### [DESCRIPTION OF THE TASK]
Please list each line of the material below that contains the word "room".

(PROVIDED MATERIAL)

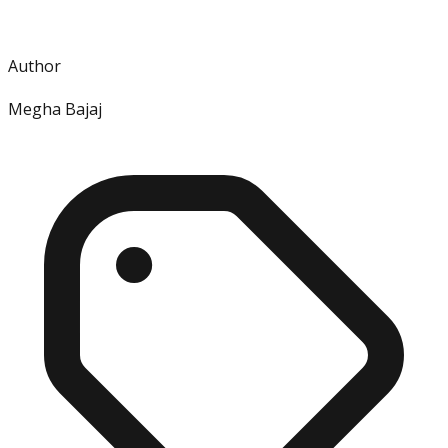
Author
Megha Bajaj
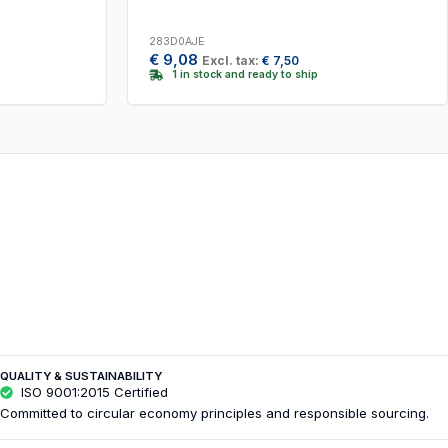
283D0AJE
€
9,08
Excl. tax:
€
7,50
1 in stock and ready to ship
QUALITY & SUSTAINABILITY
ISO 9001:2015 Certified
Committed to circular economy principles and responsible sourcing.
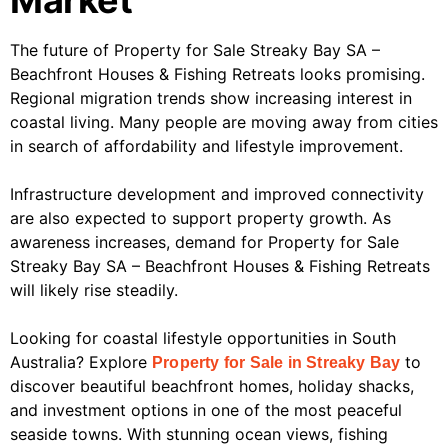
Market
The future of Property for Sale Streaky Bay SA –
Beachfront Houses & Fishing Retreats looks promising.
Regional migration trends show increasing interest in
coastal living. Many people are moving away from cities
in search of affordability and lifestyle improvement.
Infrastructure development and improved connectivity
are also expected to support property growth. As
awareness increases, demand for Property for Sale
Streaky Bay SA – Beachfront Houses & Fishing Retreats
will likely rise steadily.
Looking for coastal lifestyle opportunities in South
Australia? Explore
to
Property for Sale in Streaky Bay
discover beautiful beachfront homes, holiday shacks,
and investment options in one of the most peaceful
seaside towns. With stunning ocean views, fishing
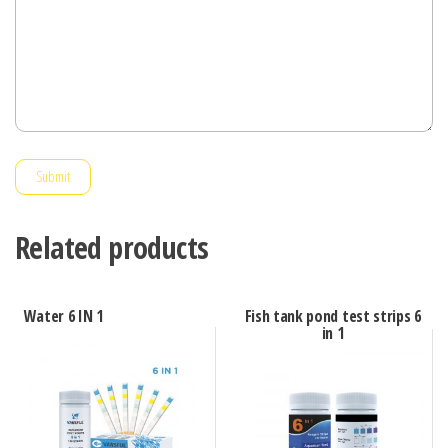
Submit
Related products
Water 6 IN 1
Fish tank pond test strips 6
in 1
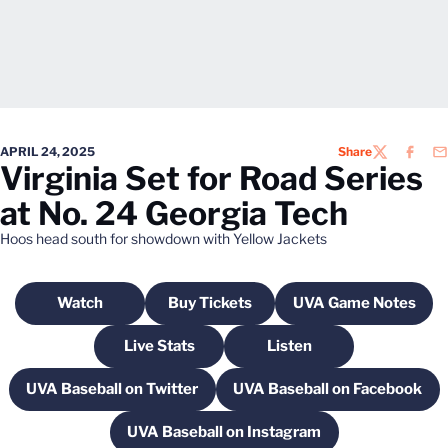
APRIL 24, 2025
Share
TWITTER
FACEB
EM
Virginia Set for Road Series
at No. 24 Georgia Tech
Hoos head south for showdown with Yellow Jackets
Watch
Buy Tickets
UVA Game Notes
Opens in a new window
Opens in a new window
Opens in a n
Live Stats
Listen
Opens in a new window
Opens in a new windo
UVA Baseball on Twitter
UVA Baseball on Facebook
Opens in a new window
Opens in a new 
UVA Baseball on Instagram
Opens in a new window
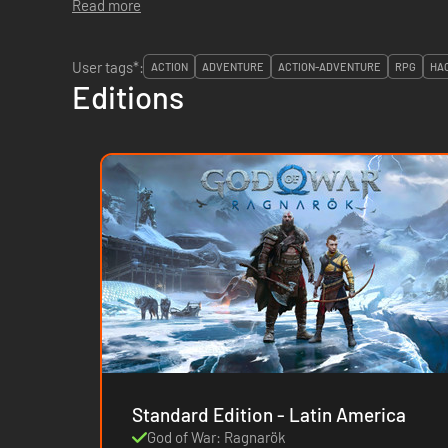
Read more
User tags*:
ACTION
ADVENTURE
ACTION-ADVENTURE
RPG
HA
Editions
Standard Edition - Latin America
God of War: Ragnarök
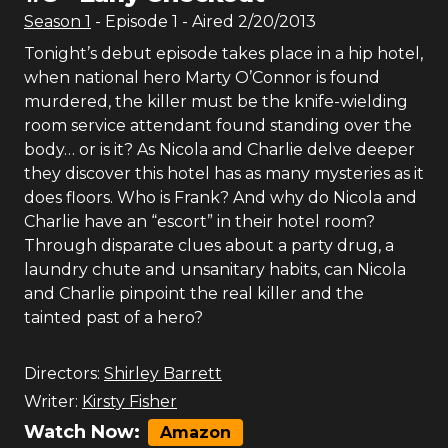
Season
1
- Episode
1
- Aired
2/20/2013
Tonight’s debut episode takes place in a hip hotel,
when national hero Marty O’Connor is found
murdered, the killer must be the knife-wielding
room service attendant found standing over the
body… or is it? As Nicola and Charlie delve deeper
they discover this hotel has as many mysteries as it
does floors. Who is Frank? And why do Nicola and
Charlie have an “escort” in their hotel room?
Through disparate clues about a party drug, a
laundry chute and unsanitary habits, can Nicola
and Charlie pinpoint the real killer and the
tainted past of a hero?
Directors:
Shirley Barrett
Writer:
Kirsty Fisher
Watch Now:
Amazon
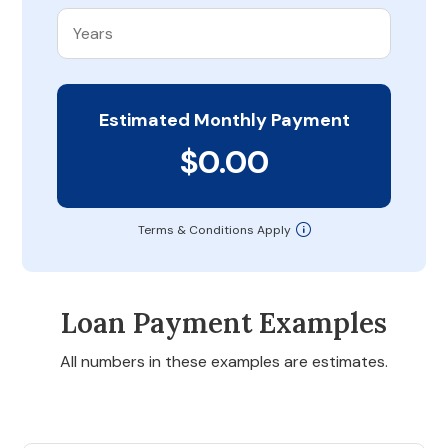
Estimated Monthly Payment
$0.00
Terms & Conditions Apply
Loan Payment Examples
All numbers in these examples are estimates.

(End PROVIDED MATERIAL)
(PROVIDED MATERIAL)

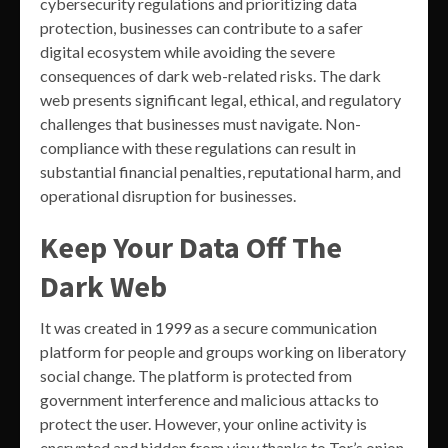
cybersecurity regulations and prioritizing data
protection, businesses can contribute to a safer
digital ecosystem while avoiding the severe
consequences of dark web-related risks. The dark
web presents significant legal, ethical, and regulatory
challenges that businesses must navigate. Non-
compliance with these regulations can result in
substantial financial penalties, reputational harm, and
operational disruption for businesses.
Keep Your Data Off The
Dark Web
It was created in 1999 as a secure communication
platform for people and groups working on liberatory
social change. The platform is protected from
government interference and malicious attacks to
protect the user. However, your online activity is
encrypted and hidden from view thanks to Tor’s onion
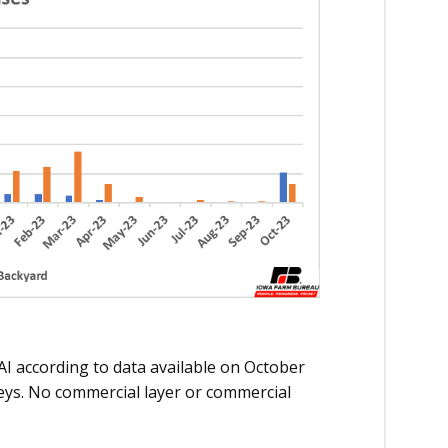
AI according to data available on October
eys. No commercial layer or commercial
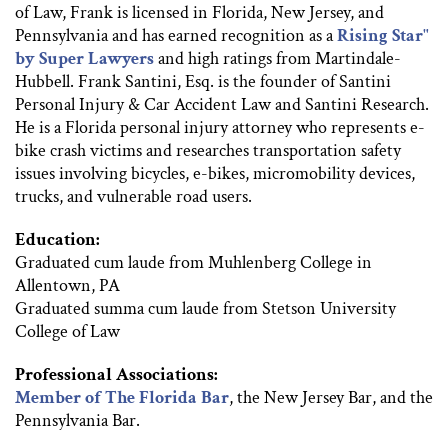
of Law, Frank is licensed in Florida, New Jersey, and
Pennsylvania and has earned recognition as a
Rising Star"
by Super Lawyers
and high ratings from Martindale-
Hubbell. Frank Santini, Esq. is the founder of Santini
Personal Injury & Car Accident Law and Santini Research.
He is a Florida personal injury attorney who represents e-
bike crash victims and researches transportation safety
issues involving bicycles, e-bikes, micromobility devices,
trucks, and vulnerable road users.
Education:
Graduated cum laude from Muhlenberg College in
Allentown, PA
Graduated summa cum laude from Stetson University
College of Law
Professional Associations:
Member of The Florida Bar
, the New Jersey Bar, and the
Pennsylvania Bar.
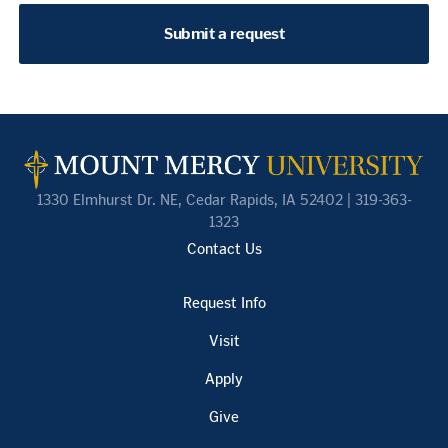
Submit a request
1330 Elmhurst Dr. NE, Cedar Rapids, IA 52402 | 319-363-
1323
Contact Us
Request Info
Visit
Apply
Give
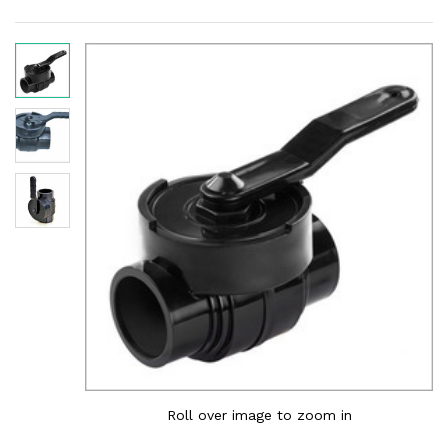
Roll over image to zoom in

(End PROVIDED MATERIAL)
(PROVIDED MATERIAL)

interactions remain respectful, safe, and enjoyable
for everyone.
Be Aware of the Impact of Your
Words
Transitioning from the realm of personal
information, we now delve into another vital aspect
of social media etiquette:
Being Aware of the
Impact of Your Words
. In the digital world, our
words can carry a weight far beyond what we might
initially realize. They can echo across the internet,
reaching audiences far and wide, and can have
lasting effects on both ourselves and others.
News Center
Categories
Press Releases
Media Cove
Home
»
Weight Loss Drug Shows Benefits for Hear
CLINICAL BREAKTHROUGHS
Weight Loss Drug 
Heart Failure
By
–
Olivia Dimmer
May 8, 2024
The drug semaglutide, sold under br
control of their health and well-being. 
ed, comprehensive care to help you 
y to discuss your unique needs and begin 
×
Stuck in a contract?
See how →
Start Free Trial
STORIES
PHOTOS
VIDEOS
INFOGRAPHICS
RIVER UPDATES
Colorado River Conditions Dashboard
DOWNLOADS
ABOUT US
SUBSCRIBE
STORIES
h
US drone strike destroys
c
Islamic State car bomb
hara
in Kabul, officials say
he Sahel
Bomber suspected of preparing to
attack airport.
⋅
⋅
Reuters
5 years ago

(End PROVIDED MATERIAL)

### [OUTPUT]
room service attendant found standing over the
Charlie have an “escort” in their hotel room?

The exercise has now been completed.